Throughout his 27 year career as a professor in St. John Fisher College’s School of Business, Dr. Thomas Tyson has used his expertise in archival research to explore the history of accounting. He has studied everything from the bookkeeping processes of the early 19th century cotton textile industry in the United States to pre- and post-Civil War slaveholder record-keeping practices in both the United States and British West Indies.

Dr. Tom Tyson earned a third opportunity to participate in the Fulbright Specialist Program.

Dr. Tom Tyson earned a third opportunity to participate in the Fulbright Specialist Program.

It’s this blending of textual analysis and accounting expertise that earned Tyson a third opportunity to participate in the Fulbright Specialist Program, which connects experts from across the United States to short-term collaborations with universities or organizations in more than 140 countries. An internationally recognized scholar in accounting history, Tyson was selected to participate in the U.S. State Department-sponsored program in 2004 and 2005. In both years, he visited Newcastle University in England.

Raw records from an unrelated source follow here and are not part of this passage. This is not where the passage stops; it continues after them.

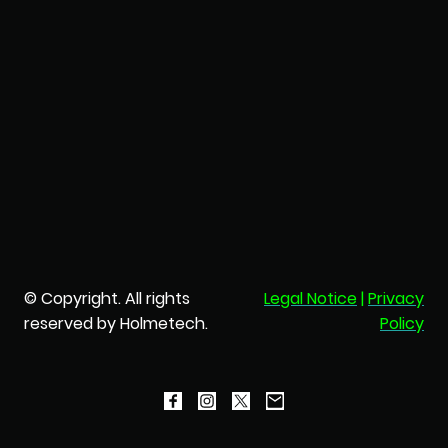
© Copyright. All rights
Legal Notice
|
Privacy
reserved by Holmetech.
Policy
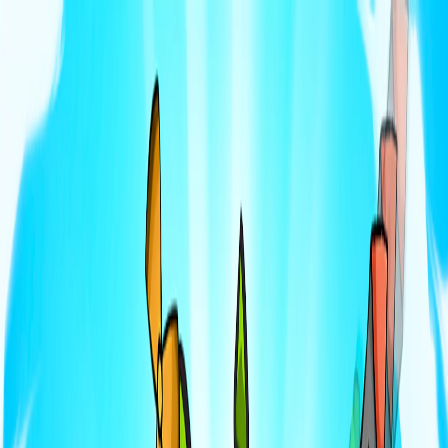
I'm Not a Robot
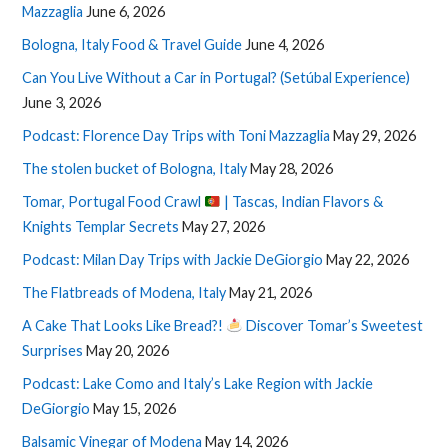
Mazzaglia
June 6, 2026
Bologna, Italy Food & Travel Guide
June 4, 2026
Can You Live Without a Car in Portugal? (Setúbal Experience)
June 3, 2026
Podcast: Florence Day Trips with Toni Mazzaglia
May 29, 2026
The stolen bucket of Bologna, Italy
May 28, 2026
Tomar, Portugal Food Crawl
| Tascas, Indian Flavors &
Knights Templar Secrets
May 27, 2026
Podcast: Milan Day Trips with Jackie DeGiorgio
May 22, 2026
The Flatbreads of Modena, Italy
May 21, 2026
A Cake That Looks Like Bread?!
Discover Tomar’s Sweetest
Surprises
May 20, 2026
Podcast: Lake Como and Italy’s Lake Region with Jackie
DeGiorgio
May 15, 2026
Balsamic Vinegar of Modena
May 14, 2026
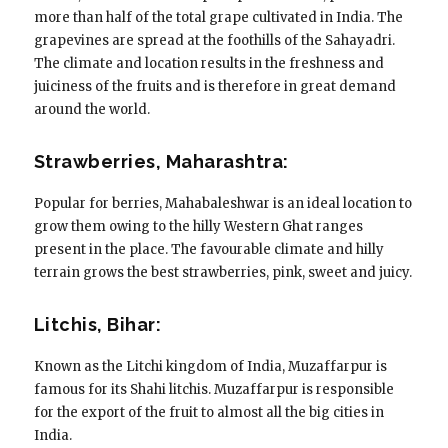
more than half of the total grape cultivated in India. The
grapevines are spread at the foothills of the Sahayadri.
The climate and location results in the freshness and
juiciness of the fruits and is therefore in great demand
around the world.
Strawberries, Maharashtra:
Popular for berries, Mahabaleshwar is an ideal location to
grow them owing to the hilly Western Ghat ranges
present in the place. The favourable climate and hilly
terrain grows the best strawberries, pink, sweet and juicy.
Litchis, Bihar:
Known as the Litchi kingdom of India, Muzaffarpur is
famous for its Shahi litchis. Muzaffarpur is responsible
for the export of the fruit to almost all the big cities in
India.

In January 2017, Tyson’s third stint with the program will send him to Durham University, located in northeast England, where he’ll spend three weeks consulting with doctoral students, working with faculty, and presenting several seminars relating to his academic research. He also hopes to hold a two-day seminar on doing accounting history research; a workshop he has delivered previously in Denmark and England.

While abroad, he plans to take advantage of the archives and collections within the country; of particular interest is the University of Glasgow’s collection of letters and manuscripts from Wealth of Nations author and Enlightenment figure Adam Smith. Currently, Tyson is co-authoring a paper on Enlightenment principles and slaveholder practices.

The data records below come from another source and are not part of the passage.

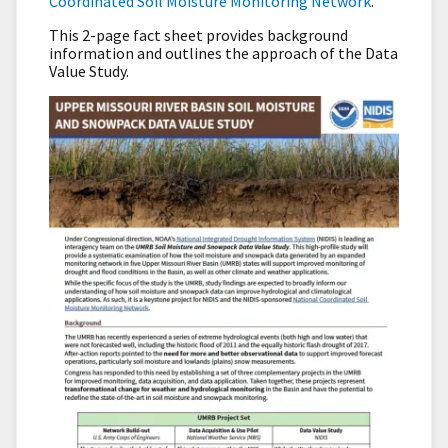
Coordinated Soil Moisture Monitoring Network
.
This 2-page fact sheet provides background
information and outlines the approach of the Data
Value Study.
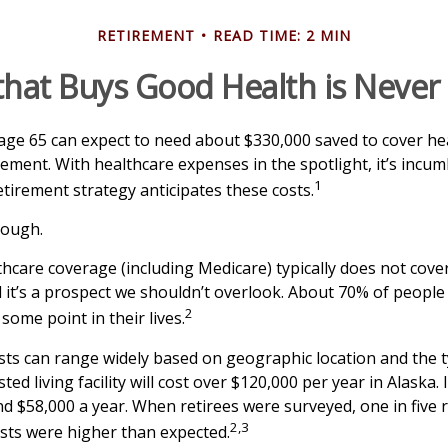
RETIREMENT
READ TIME: 2 MIN
hat Buys Good Health is Never I
 age 65 can expect to need about $330,000 saved to cover he
rement. With healthcare expenses in the spotlight, it’s incu
1
tirement strategy anticipates these costs.
nough.
care coverage (including Medicare) typically does not cove
d it’s a prospect we shouldn’t overlook. About 70% of people 
2
some point in their lives.
ts can range widely based on geographic location and the t
sted living facility will cost over $120,000 per year in Alaska.
d $58,000 a year. When retirees were surveyed, one in five 
2,3
sts were higher than expected.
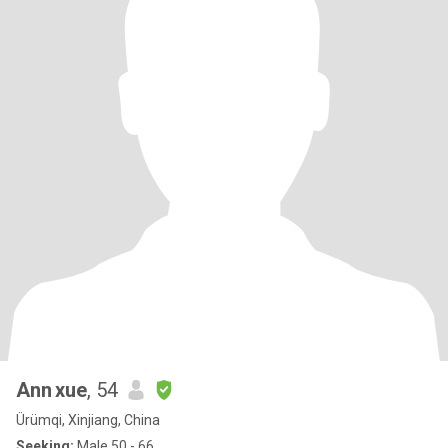
Ann xue
, 54
Ürümqi, Xinjiang, China
Seeking:
Male 50 - 66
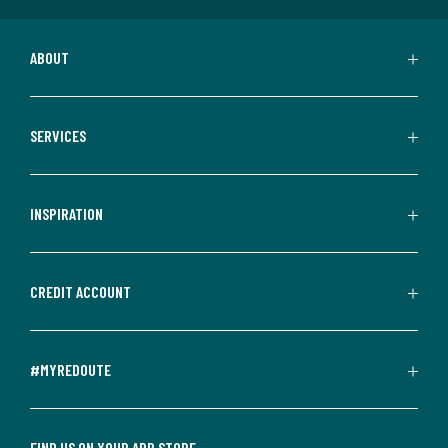
ABOUT
SERVICES
INSPIRATION
CREDIT ACCOUNT
#MYREDOUTE
FIND US ON YOUR APP STORE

Before returning to the U.S., Tyson will spend two weeks at Heriot-Watt University in Edinburgh, Scotland, working with faculty members and doctoral students. He hopes both experiences will spark new ideas for scholarship.

“It’s great to be able to travel abroad, and work with professors on projects of mutual interest, where I can share my expertise and participate in co-authored papers,” he said.  

A prolific writer, Tyson has authored more than 70 peer-reviewed publications and delivered more than 85 academic and professional presentations both in the U.S. and abroad. He also serves on the editorial board of three international accounting history journals, two of which are based in Australia. He has completed funded research projects for the Institute of Management Accounting, Financial Executives Research Foundation, Canadian Embassy, and Academy of Accounting Historians. Tyson has served as distinguished visiting scholar at La Trobe University (Australia) and visiting professor at Deakin and RMIT Universities (Australia), University College Dublin (Ireland), Aarhus University (Denmark), and Newcastle, Warwick, and Durham Universities (United Kingdom).

At Fisher, Tyson teaches at the both the undergraduate and graduate level, primarily in the areas of international financial reporting standards and financial accounting theory. In recognition of his contributions to academic inquiry, he was twice given one of the College’s highest honors, the Trustees’ Distinguished Scholar Award.